Грузчики кончили выгрузку, но отдыхать нельзя; надо приниматься за нагрузку. Штабеля полосового железа, доски, бунты хлеба, бочки с вином возвышаются на берегу и ждут своей очереди. И опять бегают с берега на пароход потные, усталые люди, опять гремит цепь, подымаясь и опускаясь в пропасть пароходного трюма, черною пастью глотающего приносимые «места», поворачивается кран, и слышится отрывистое, надоевшее: «Майна!.. Стоп!.. Вирай!..» А солнце с зенита беспощадно обливает слепящим зноем нестерпимо сверкающее море, пароходы, набережную, беленький, рассыпавшийся у берега городок и горы, молчаливо глядящие верхушками в недоступную даль.
IIЭто была маленькая, лет трех, девочка, с голубыми глазками, с белыми, как лен, волосами, в ситцевом платьице и крохотных желтеньких туфельках. Она бегала, облитая солнцем, как розовое пятнышко, по набережной, лазала между наваленными кулями, тюками, бочками, играла голышами и камешками, разбросанными по земле, и потом, остановившись и прикрыв глазки ручками, ладонями кверху, точно ей мешал солнечный свет, прозвенела тоненьким голоском:
– Я хацу к маме.
На набережной никого не было. Неподвижно возвышались бунты хлеба, штабеля досок и железа, море сверкало.
– К ма-аме хацу!
Этот тоненький голосок опять странно прозвенел над набережной, над сонно поблескивавшей у берега водой и залетел в тень опрокинутой на берегу старой, сквозившей прогнившим дном баржи, откуда несся гомерический храп. Кудластая голова неподвижно лежала на земле, казалось, независимо от огромного, подымающегося горой тела. Судорожно вздрагивала при всхрапывании широко открытая лохматая грудь. Повернутая, обнаженная, неестественно толстая шея билась выступавшими жилами, и два кулака, неумело и грубо выделанные и плохо обтесанные, лежали спокойно и тяжело по концам раскинувшихся рук.
Не обращая внимания на эту неподвижную тушу, сидит возле татарин, блестя бритой, усеянной точечками головой, с оттопыренными ушами. Он раскачивается, подложив под себя накрест голые ноги, заунывно, негромко подвывая, тянет тоскливым и однообразным голосом не то песню, не то жалобу, мерно помахивая иглой с ниткой, зашивает изодранные штаны.
Двое бьются в карты – парень с испитым веснушчатым лицом и ввалившейся грудью и длинный, нескладный, с бегающими глазами и с красивыми, но острыми и хищными чертами черного от загара лица горец в лохмотьях.
– Давай!..
– Чего давай?
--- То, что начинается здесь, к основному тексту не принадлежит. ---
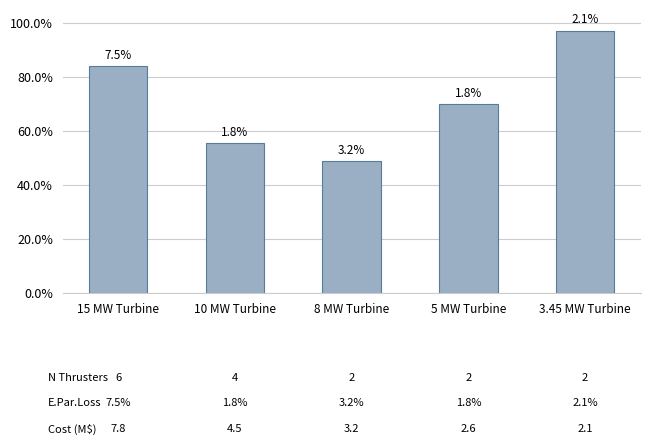

Are the bars horizontal?

No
Карту покажь.
– Давай деньга, говорю… Проиграл, давай!..
И острые черты горца вспыхивают ненавистью, тонкие вырезы ноздрей хищного носа раздуваются, зрачки искрятся.
– Давай!.. – гортанно, с угрозой вырывается из-за сверкающих сквозь усы зубов, и сухое, жилистое, гибкое тело угрожающе подается вперед.
Парень кидает пятак.
– Сволочь!..
Они сидят на земле и продолжают хлопать невероятно засаленными, свернувшимися коробом картами, следя друг за другом горячими, жадными глазами. Сквозь прогнившее дно прихотливо ложатся на землю пятна солнечного света, гнусаво тянется заунывный голос раскачивающегося татарина, и вырываются потрясающие звуки храпа.